Collected data entries
* * * *
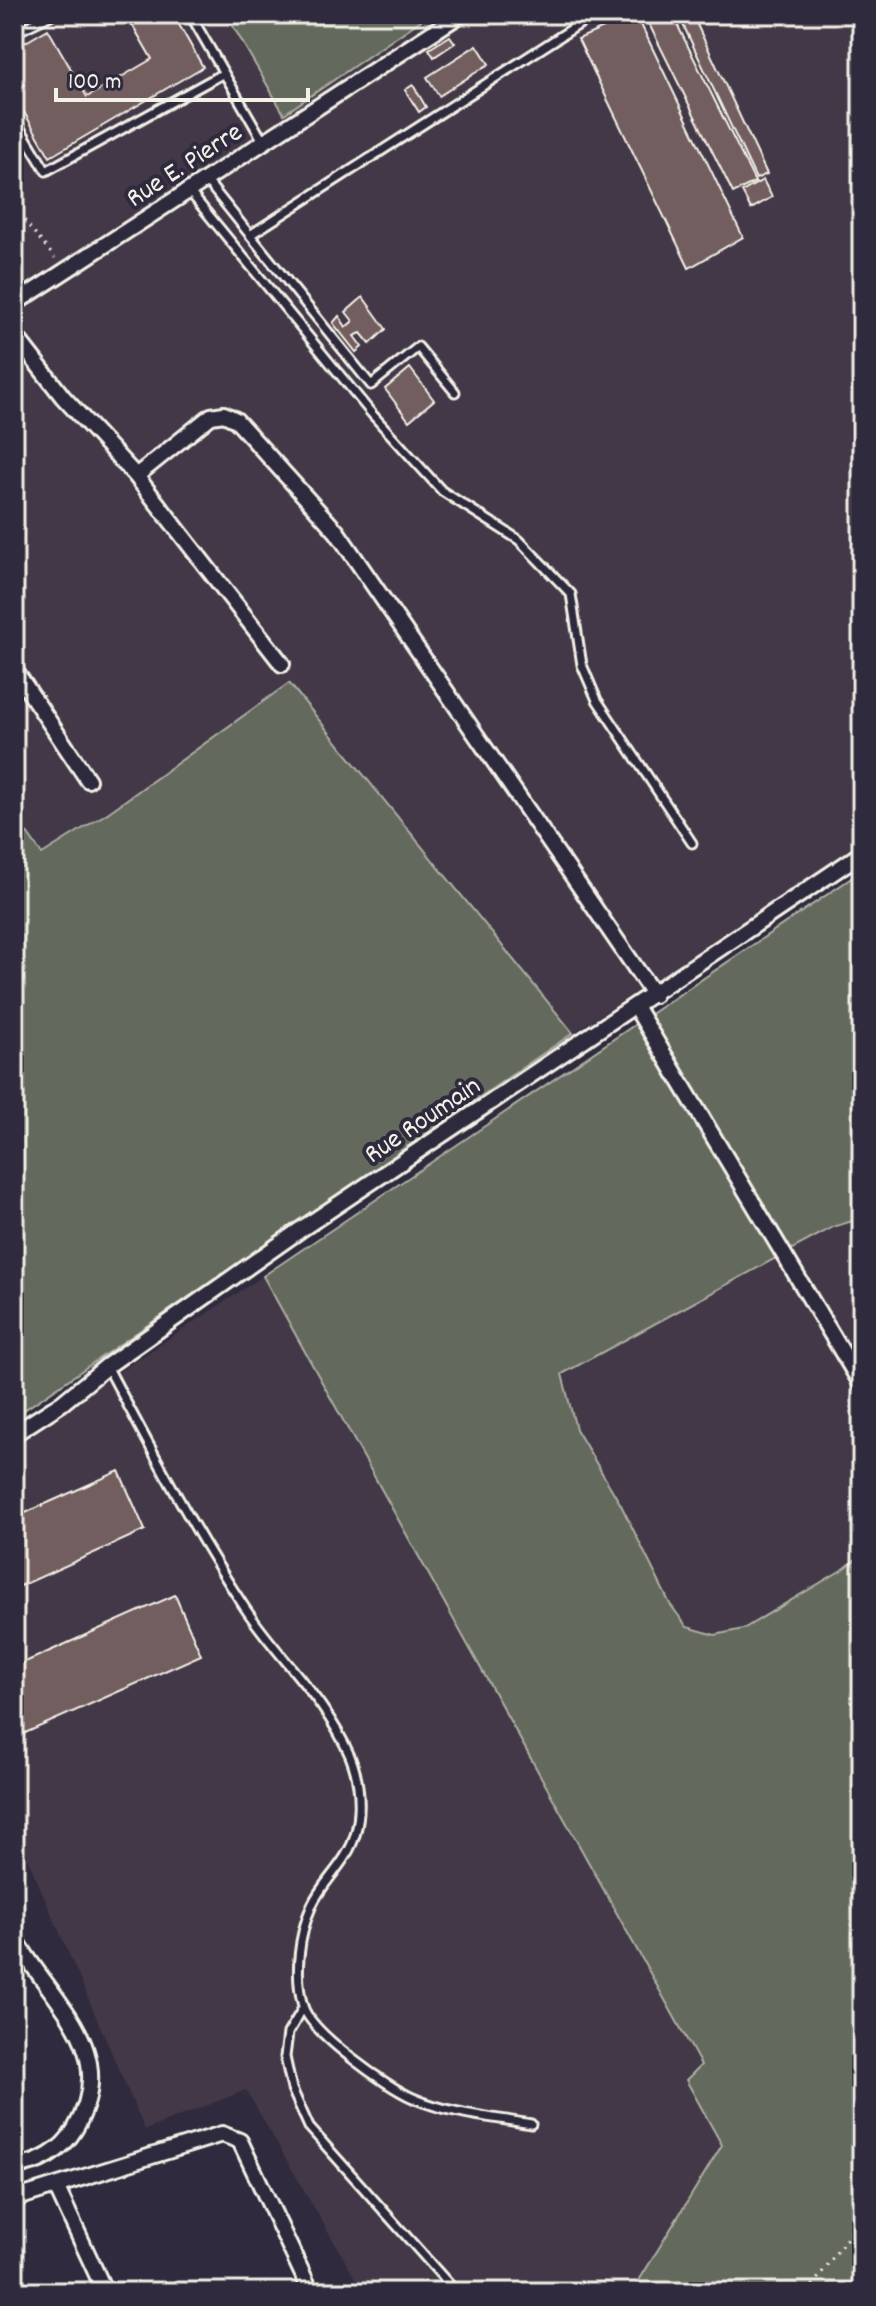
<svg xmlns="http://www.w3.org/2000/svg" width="876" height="2306" font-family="Dekko,sans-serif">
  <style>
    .built { fill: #433947 }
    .green { fill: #646a5d; stroke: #acaea2; stroke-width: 2 }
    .building { fill: #725d5f; stroke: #f4f1e8; stroke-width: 2 }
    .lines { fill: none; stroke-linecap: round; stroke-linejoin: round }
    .lane-casing { stroke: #f4f1e8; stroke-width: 13 }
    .street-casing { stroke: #f4f1e8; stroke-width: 20 }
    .path { stroke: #f4f1e8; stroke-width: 3; stroke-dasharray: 2 6; stroke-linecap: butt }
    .lane { stroke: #2f2a3d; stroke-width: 7 }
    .street { stroke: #2f2a3d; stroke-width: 14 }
    .labels { text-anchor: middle; stroke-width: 8; stroke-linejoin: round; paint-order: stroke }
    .street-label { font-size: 28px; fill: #f4f1e8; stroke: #2f2a3d }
  </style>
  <rect width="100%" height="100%" fill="#2f2a3d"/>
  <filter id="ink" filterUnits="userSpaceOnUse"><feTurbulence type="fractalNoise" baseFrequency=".0125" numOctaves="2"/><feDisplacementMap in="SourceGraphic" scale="16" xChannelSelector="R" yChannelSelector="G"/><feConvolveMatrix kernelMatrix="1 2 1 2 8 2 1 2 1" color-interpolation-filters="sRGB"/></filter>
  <g filter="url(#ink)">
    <path class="built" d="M 14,14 L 226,14 L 284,114 L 430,14 L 862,14 L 862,846 L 573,1033 L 289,683 L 109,812 L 42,854 L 14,814 Z
      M 862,1218 L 861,1557 L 743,1629 L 715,1635 L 687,1627 L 670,1604 L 621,1505 L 576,1429 L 562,1374 L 833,1227 Z
      M 263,1276 L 701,2065 L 686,2080 L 723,2145 L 632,2292 L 363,2292 L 246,2090 L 145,2130 L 14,1827 L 14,1442 Z"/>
    <path class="green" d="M 226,14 L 430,14 L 284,114 Z
      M 289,683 L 573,1033 L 14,1417 L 14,815 L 42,854 L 109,812 Z
      M 862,871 L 862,1218 L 833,1227 L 562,1374 L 576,1429 L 621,1505 L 670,1604 L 687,1627 L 715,1635 L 743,1629 L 845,1568 L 862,1554 L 862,2292 L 632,2292 L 722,2145 L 686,2080 L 701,2065 L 263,1276 Z"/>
    <path class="building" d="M 126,14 L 173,14 L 203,67 L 50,157 L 14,95 L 14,49 L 48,29 L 87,97 L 152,59 Z
      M 636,14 L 743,237 L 689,268 L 578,39 Z
      M 644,14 L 672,14 L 755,182 L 733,193 Z
      M 678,14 L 692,14 L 767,174 L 756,179 Z
      M 450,36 L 455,43 L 434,57 L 429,49 Z
      M 477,45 L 489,64 L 439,96 L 427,77 Z
      M 413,85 L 426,107 L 419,112 L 405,90 Z
      M 763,180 L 772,197 L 751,209 L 742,192 Z
      M 363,297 L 386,329 L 370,344 L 361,333 L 354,336 L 362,347 L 356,352 L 333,323 L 339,316 L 346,327 L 353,321 L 346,312 Z
      M 410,368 L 434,400 L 409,421 L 385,389 Z
      M 119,1471 L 145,1530 L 14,1589 L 14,1518 Z
      M 175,1595 L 201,1655 L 14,1738 L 14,1667 Z"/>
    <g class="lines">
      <g class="lane-casing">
        <path id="lane" d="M 190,14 L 263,141
          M 14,33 L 53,14
          M 14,118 L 46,171 L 224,73
          M 206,180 L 250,235 L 595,14
          M 189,191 L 372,414 L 442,491 L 519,540 L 571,594 L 582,665 L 597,700 L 692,843
          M 250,235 L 371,385 L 418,347 L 455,392
          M 107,1366 C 151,1449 194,1531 245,1608 C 279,1659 325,1698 350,1756 C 362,1786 364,1827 346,1855 C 336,1872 320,1887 312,1905 C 299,1934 294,1975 303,2006 C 311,2033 387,2087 413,2098 C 450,2114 492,2117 531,2124
          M 303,2008 L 288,2033 L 285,2057 L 292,2089 L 309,2127 L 456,2292"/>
      </g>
      <g class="street-casing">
        <path id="street" d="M 14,304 L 461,14
          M 14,334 L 63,397 L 136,476 L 282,664
          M 136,476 L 211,416 L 224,414 L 236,420 L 337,532 L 654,995
          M 14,669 L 88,780
          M 635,1006 L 862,1385
          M 14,1434 L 62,1403 L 107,1366 L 300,1230 L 862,853
          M 14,1936 C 49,2001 122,2048 75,2129 C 62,2151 39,2164 14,2167
          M 56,2186 L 105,2292
          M 14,2199 L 222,2134 L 240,2141 L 311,2292"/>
      </g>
      <path class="path" d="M 14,208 L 55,258
        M 808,2292 L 862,2217"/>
      <use href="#lane" class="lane"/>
      <use href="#street" class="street"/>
    </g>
  </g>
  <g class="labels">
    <g class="street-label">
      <text transform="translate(183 163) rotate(-33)" y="10">Rue E. Pierre</text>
      <text transform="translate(421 1118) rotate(-34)" y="10">Rue Roumain</text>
    </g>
  </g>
  <rect width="876" height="2306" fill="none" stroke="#2f2a3d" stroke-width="48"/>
  <rect x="24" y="24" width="828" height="2258" fill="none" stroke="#f4f1e8" stroke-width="3" filter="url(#ink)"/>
  <path d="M56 88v12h252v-12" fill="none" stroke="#f4f1e8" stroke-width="4"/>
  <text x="68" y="88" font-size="24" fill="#f4f1e8" stroke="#2f2a3d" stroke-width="6" paint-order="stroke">100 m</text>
</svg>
* * * *
→ Required work
Print every line above once more, exactly. Omit the pictures.

→ Reply
<svg xmlns="http://www.w3.org/2000/svg" width="876" height="2306" font-family="Dekko,sans-serif">
  <style>
    .built { fill: #433947 }
    .green { fill: #646a5d; stroke: #acaea2; stroke-width: 2 }
    .building { fill: #725d5f; stroke: #f4f1e8; stroke-width: 2 }
    .lines { fill: none; stroke-linecap: round; stroke-linejoin: round }
    .lane-casing { stroke: #f4f1e8; stroke-width: 13 }
    .street-casing { stroke: #f4f1e8; stroke-width: 20 }
    .path { stroke: #f4f1e8; stroke-width: 3; stroke-dasharray: 2 6; stroke-linecap: butt }
    .lane { stroke: #2f2a3d; stroke-width: 7 }
    .street { stroke: #2f2a3d; stroke-width: 14 }
    .labels { text-anchor: middle; stroke-width: 8; stroke-linejoin: round; paint-order: stroke }
    .street-label { font-size: 28px; fill: #f4f1e8; stroke: #2f2a3d }
  </style>
  <rect width="100%" height="100%" fill="#2f2a3d"/>
  <filter id="ink" filterUnits="userSpaceOnUse"><feTurbulence type="fractalNoise" baseFrequency=".0125" numOctaves="2"/><feDisplacementMap in="SourceGraphic" scale="16" xChannelSelector="R" yChannelSelector="G"/><feConvolveMatrix kernelMatrix="1 2 1 2 8 2 1 2 1" color-interpolation-filters="sRGB"/></filter>
  <g filter="url(#ink)">
    <path class="built" d="M 14,14 L 226,14 L 284,114 L 430,14 L 862,14 L 862,846 L 573,1033 L 289,683 L 109,812 L 42,854 L 14,814 Z
      M 862,1218 L 861,1557 L 743,1629 L 715,1635 L 687,1627 L 670,1604 L 621,1505 L 576,1429 L 562,1374 L 833,1227 Z
      M 263,1276 L 701,2065 L 686,2080 L 723,2145 L 632,2292 L 363,2292 L 246,2090 L 145,2130 L 14,1827 L 14,1442 Z"/>
    <path class="green" d="M 226,14 L 430,14 L 284,114 Z
      M 289,683 L 573,1033 L 14,1417 L 14,815 L 42,854 L 109,812 Z
      M 862,871 L 862,1218 L 833,1227 L 562,1374 L 576,1429 L 621,1505 L 670,1604 L 687,1627 L 715,1635 L 743,1629 L 845,1568 L 862,1554 L 862,2292 L 632,2292 L 722,2145 L 686,2080 L 701,2065 L 263,1276 Z"/>
    <path class="building" d="M 126,14 L 173,14 L 203,67 L 50,157 L 14,95 L 14,49 L 48,29 L 87,97 L 152,59 Z
      M 636,14 L 743,237 L 689,268 L 578,39 Z
      M 644,14 L 672,14 L 755,182 L 733,193 Z
      M 678,14 L 692,14 L 767,174 L 756,179 Z
      M 450,36 L 455,43 L 434,57 L 429,49 Z
      M 477,45 L 489,64 L 439,96 L 427,77 Z
      M 413,85 L 426,107 L 419,112 L 405,90 Z
      M 763,180 L 772,197 L 751,209 L 742,192 Z
      M 363,297 L 386,329 L 370,344 L 361,333 L 354,336 L 362,347 L 356,352 L 333,323 L 339,316 L 346,327 L 353,321 L 346,312 Z
      M 410,368 L 434,400 L 409,421 L 385,389 Z
      M 119,1471 L 145,1530 L 14,1589 L 14,1518 Z
      M 175,1595 L 201,1655 L 14,1738 L 14,1667 Z"/>
    <g class="lines">
      <g class="lane-casing">
        <path id="lane" d="M 190,14 L 263,141
          M 14,33 L 53,14
          M 14,118 L 46,171 L 224,73
          M 206,180 L 250,235 L 595,14
          M 189,191 L 372,414 L 442,491 L 519,540 L 571,594 L 582,665 L 597,700 L 692,843
          M 250,235 L 371,385 L 418,347 L 455,392
          M 107,1366 C 151,1449 194,1531 245,1608 C 279,1659 325,1698 350,1756 C 362,1786 364,1827 346,1855 C 336,1872 320,1887 312,1905 C 299,1934 294,1975 303,2006 C 311,2033 387,2087 413,2098 C 450,2114 492,2117 531,2124
          M 303,2008 L 288,2033 L 285,2057 L 292,2089 L 309,2127 L 456,2292"/>
      </g>
      <g class="street-casing">
        <path id="street" d="M 14,304 L 461,14
          M 14,334 L 63,397 L 136,476 L 282,664
          M 136,476 L 211,416 L 224,414 L 236,420 L 337,532 L 654,995
          M 14,669 L 88,780
          M 635,1006 L 862,1385
          M 14,1434 L 62,1403 L 107,1366 L 300,1230 L 862,853
          M 14,1936 C 49,2001 122,2048 75,2129 C 62,2151 39,2164 14,2167
          M 56,2186 L 105,2292
          M 14,2199 L 222,2134 L 240,2141 L 311,2292"/>
      </g>
      <path class="path" d="M 14,208 L 55,258
        M 808,2292 L 862,2217"/>
      <use href="#lane" class="lane"/>
      <use href="#street" class="street"/>
    </g>
  </g>
  <g class="labels">
    <g class="street-label">
      <text transform="translate(183 163) rotate(-33)" y="10">Rue E. Pierre</text>
      <text transform="translate(421 1118) rotate(-34)" y="10">Rue Roumain</text>
    </g>
  </g>
  <rect width="876" height="2306" fill="none" stroke="#2f2a3d" stroke-width="48"/>
  <rect x="24" y="24" width="828" height="2258" fill="none" stroke="#f4f1e8" stroke-width="3" filter="url(#ink)"/>
  <path d="M56 88v12h252v-12" fill="none" stroke="#f4f1e8" stroke-width="4"/>
  <text x="68" y="88" font-size="24" fill="#f4f1e8" stroke="#2f2a3d" stroke-width="6" paint-order="stroke">100 m</text>
</svg>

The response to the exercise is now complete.